··· Data shown

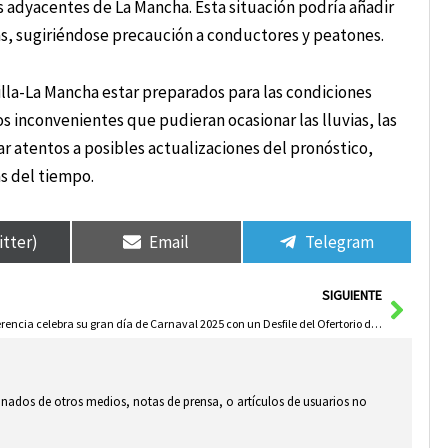
s adyacentes de La Mancha. Esta situación podría añadir
eas, sugiriéndose precaución a conductores y peatones.
lla-La Mancha estar preparados para las condiciones
s inconvenientes que pudieran ocasionar las lluvias, las
ar atentos a posibles actualizaciones del pronóstico,
s del tiempo.
itter)
Email
Telegram
Sigui
SIGUIENTE
Herencia celebra su gran día de Carnaval 2025 con un Desfile del Ofertorio de récord
ionados de otros medios, notas de prensa, o artículos de usuarios no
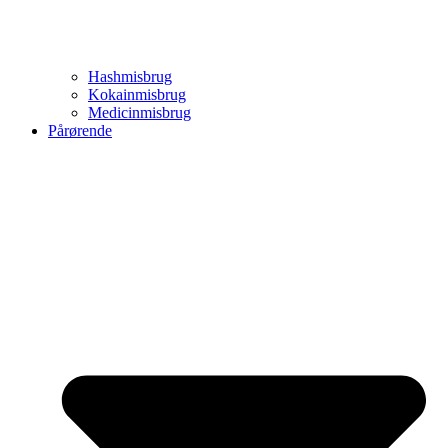
Hashmisbrug
Kokainmisbrug
Medicinmisbrug
Pårørende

······

**To do:**
Write out the lines of the data again, switching "Telegram" to "WhatsApp" and keeping everything else the same. Leave out the pictures.

**Response box:**
s adyacentes de La Mancha. Esta situación podría añadir
eas, sugiriéndose precaución a conductores y peatones.
lla-La Mancha estar preparados para las condiciones
s inconvenientes que pudieran ocasionar las lluvias, las
ar atentos a posibles actualizaciones del pronóstico,
s del tiempo.
itter)
Email
WhatsApp
Sigui
SIGUIENTE
Herencia celebra su gran día de Carnaval 2025 con un Desfile del Ofertorio de récord
ionados de otros medios, notas de prensa, o artículos de usuarios no
Hashmisbrug
Kokainmisbrug
Medicinmisbrug
Pårørende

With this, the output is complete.